この現象は19世紀に入って初めて研究者の興味を引くようになりました。英国のチャールズ・ダーウィンもその一人です。しかしまだ19世紀の実験技術では、この現象の研究は進展しませんでした。

概日リズムが動物、植物にあまねく存在することが明らかとなり、多くの研究が爆発的に進展するのは20世紀半ばころからです。ここでは多くの報告のうち、ノネズミの活動の概日リズムを調べた米国のピッテンドリックの研究を紹介します。ノネズミをまず光照射1時間、暗黒23時間の条件下で飼育します。まず最初の1時間の照射が終わって暗黒状態になるとのネズミは歩き回るなどの活動を12時間続け、ついで次の1時間照射までの残りの11時間は休止します。この活動・休止のリズムは驚くべき正確さで何十日も続いていきます。
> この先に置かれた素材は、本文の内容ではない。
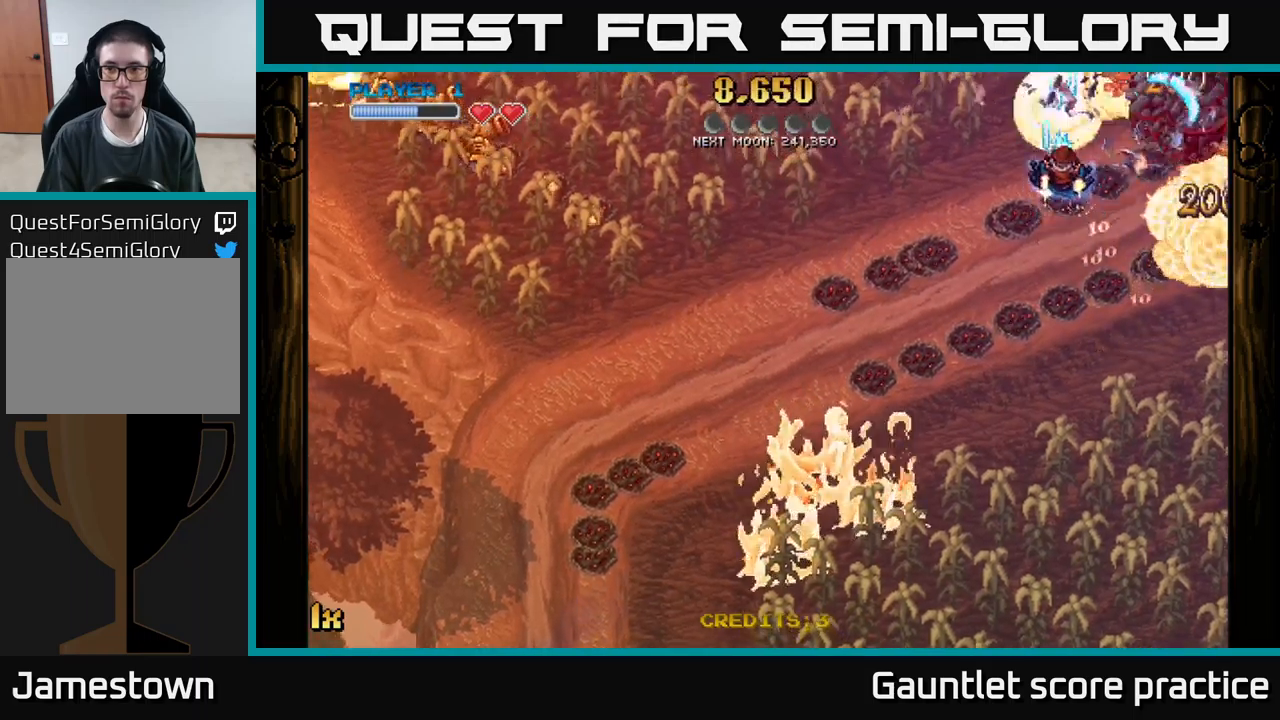
{"buttons": ["A"], "left_stick": "down-right", "events": [[50, "left_stick", "up-right"], [117, "left_stick", "down-right"]]}
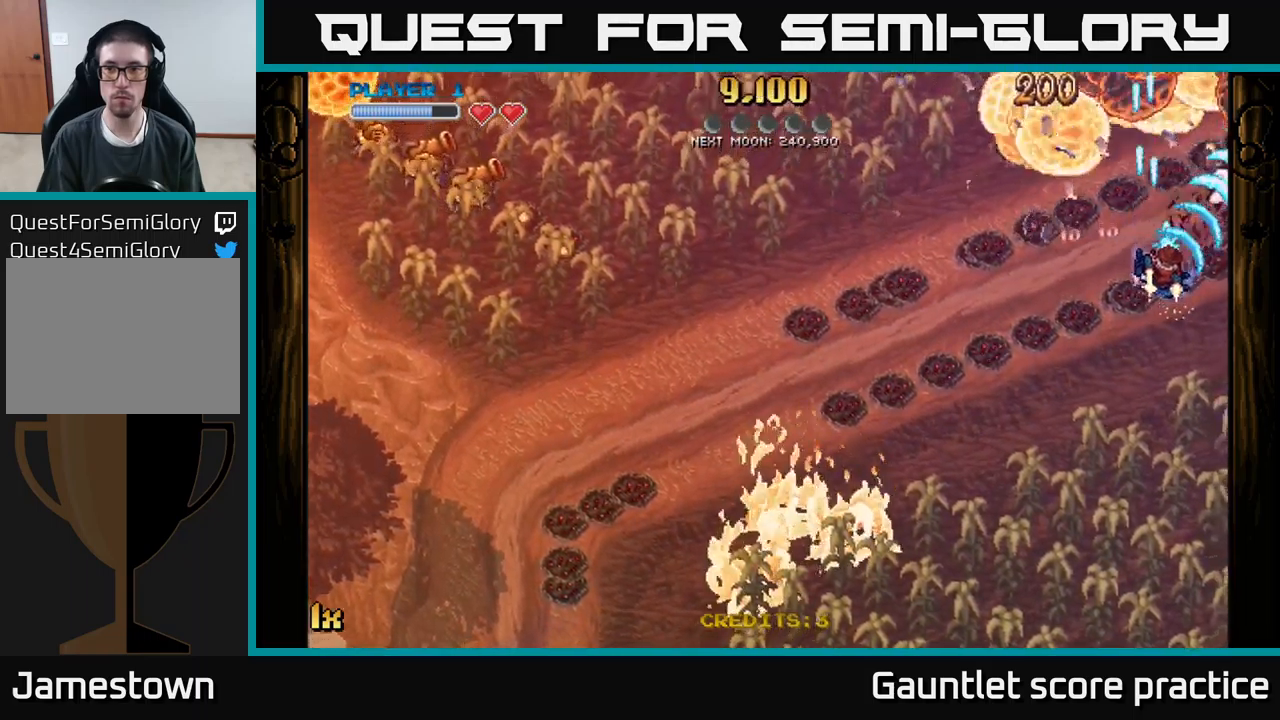
{"buttons": ["A"], "left_stick": "up-right", "events": [[217, "left_stick", "up-right"]]}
60日後に、今度は全く照射を行わず24時間の暗黒状態におきます。なんとノネズミは、このようないつも光の無い状態に長くおかれても、独自の活動―休止のリズムを何日も繰り返しました。

光照射の無い暗黒状態で規則的に繰り返される活動―休止のリズムは、明らかにノネズミの体が持っている固有の概日リズムによるものです。この固有の活動・休止リズムは、驚くべき正確さで繰り返されます。しかしその固有リズムの周期は一日の長さとは少し違います。暗黒中のリズムは時計の時刻に対して一定の割合でずれてゆきます。

約30日後に今度は照射18時間、暗黒6時間に条件を変えてみたところ、ノネズミはやはり、照射により休止し、暗黒になると活動しました。さらにまた光照射なしの暗黒状態に切り替えると、ノネズミは再び独自のリズムで活動―休止を規則的に繰り返します。
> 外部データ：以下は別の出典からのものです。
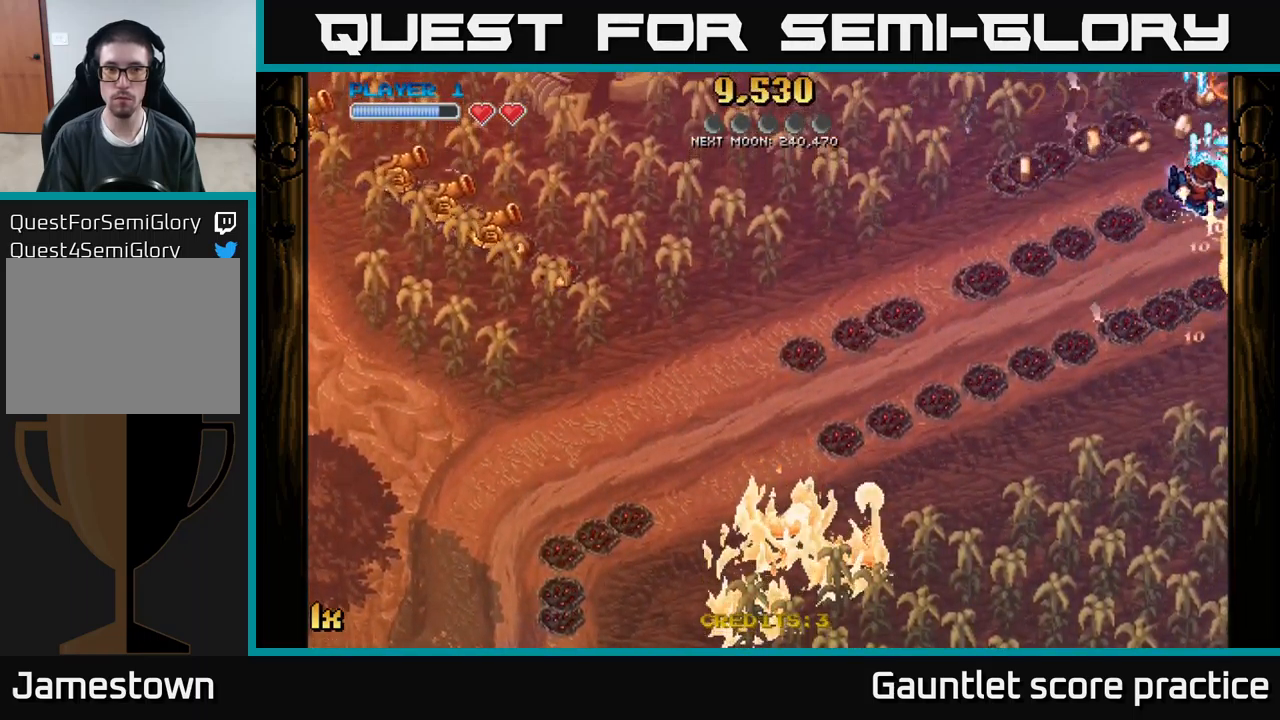
{"buttons": ["A", "L1"], "left_stick": "up-left", "events": [[150, "left_stick", "down-right"], [300, "left_stick", "down"], [484, "L1", "down"], [500, "left_stick", "up-left"]]}
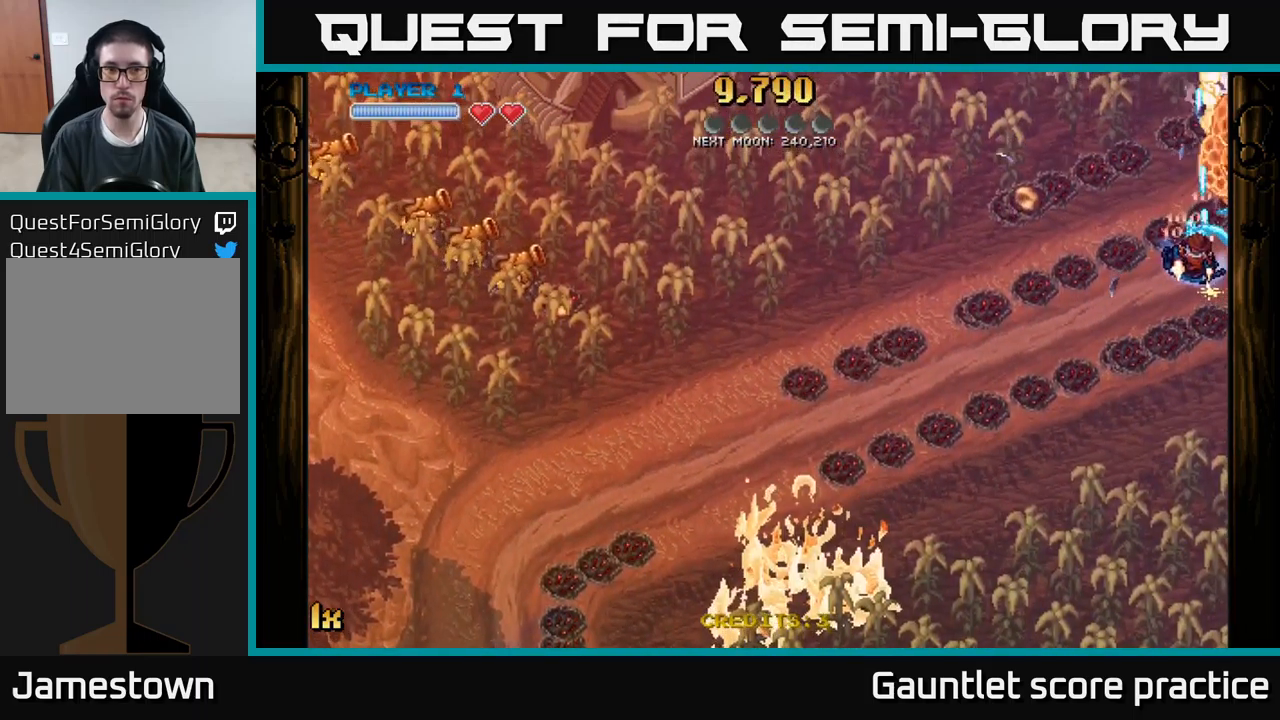
{"buttons": ["A", "L1"], "left_stick": "down-left", "events": [[84, "L1", "up"], [134, "X", "down"], [167, "L1", "down"], [200, "left_stick", "left"], [267, "X", "up"], [317, "left_stick", "down-left"], [434, "L1", "up"], [484, "L1", "down"]]}
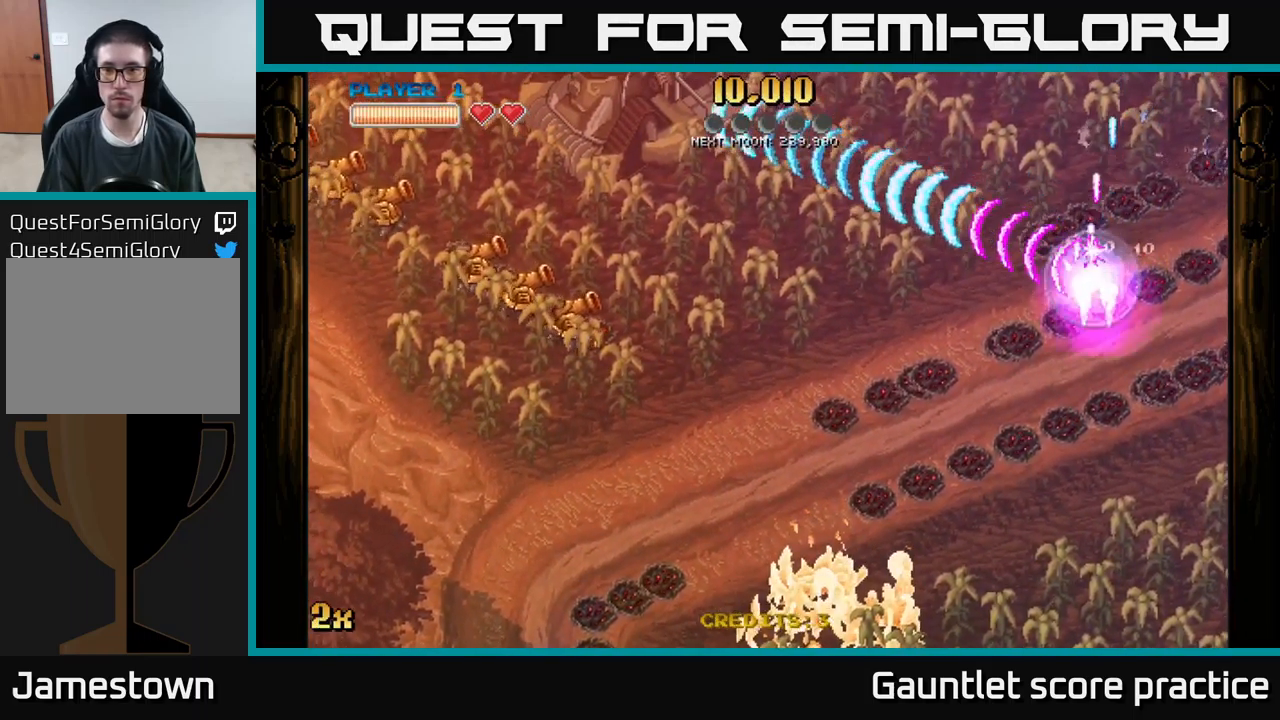
{"buttons": ["A"], "left_stick": "down", "events": [[34, "left_stick", "down"], [100, "L1", "up"], [150, "L1", "down"], [217, "L1", "up"]]}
以上のみごとな結果から、動物の体内には独自の概日リズムを作り出す体内時計があること、またこの概日リズムは光照射によってリセットされる、つまり再調整されたのちスタートすることがわかります。まさに大自然の女神が、巧妙な実験により神秘のベールを一瞬はずして、横顔を研究者に垣間見せてくれたのです。